The best essay on "character" (as I took the title) is that of Washington, probably because he had so much of it. GW not only rejects the opportunity to be like a monarch, he actually frees his slaves and provides for those too feeble to benefit from freedom. Washington worries about the propriety of this and that and is careful about setting precedents. All Americans are indebted to him for setting high standards on day one. He seems the least influenced by the workless mandate of the "gentleman". Unlike some of the others, he actually fought in the war.

Of them all, the high born Burr, also a war veteran, comes off the worst. He's the first to milk patronage and court lobbyists.

The portrait of Jefferson is the weakest. While actions and words on slavery are given a reasonable treatment, Sally Hemmings is dismissed in a paragraph. Here also, the author allows his modern stereotypes to intervene, he compares Jefferson to a "knee jerk liberal" (because, Wood says, TJ is not an original thinker) but doesn't relate this to Jefferson's "contempt" for big government and says like modern day liberals TJ can't understand economic forces (is our spend thrift Congress liberal?). Wood's stereotypes later surface in the Paine essay where he implies modern day liberals see society as malevolent and government as beneficent.

Wood is able to bring us into that world where so much was still to be known. The founders' ideas were confined to what they knew.
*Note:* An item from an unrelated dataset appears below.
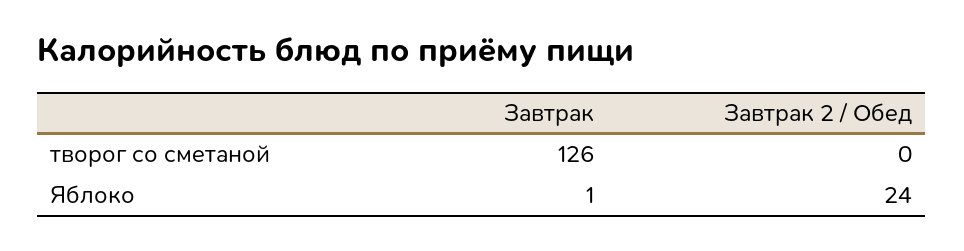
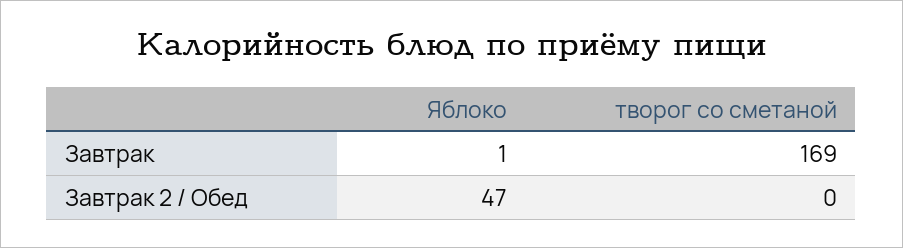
Завтрак, творог со сметаной: 126 -> 169
Завтрак 2 / Обед, Яблоко: 24 -> 47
Hamilton had a vision, and worked hard to sell the idea of "currency". Others navigated the new political landscape to sell the idea of federalism to self interested provincial state governments. The founders despair as their letters to one another diminish in importance as coarser tracts of the common man, bereft of classical illusions become more influential. Most of these revolutionaries died discouraged or worried about the changes they had wrought.

Wood has digested a lot of information. I gave the book 3 stars and not 4 because I took the title to mean there would be more on morals/ethics and hoped to learn more about attitudes towards slavery, the native population, business dealings and women/family. The introductory chapter implies that the book will do this, but in this book "character" is more like "disposition" and through it we learn the attitudes of these revolutionaries and how these attitudes related to constitutional and governance issues.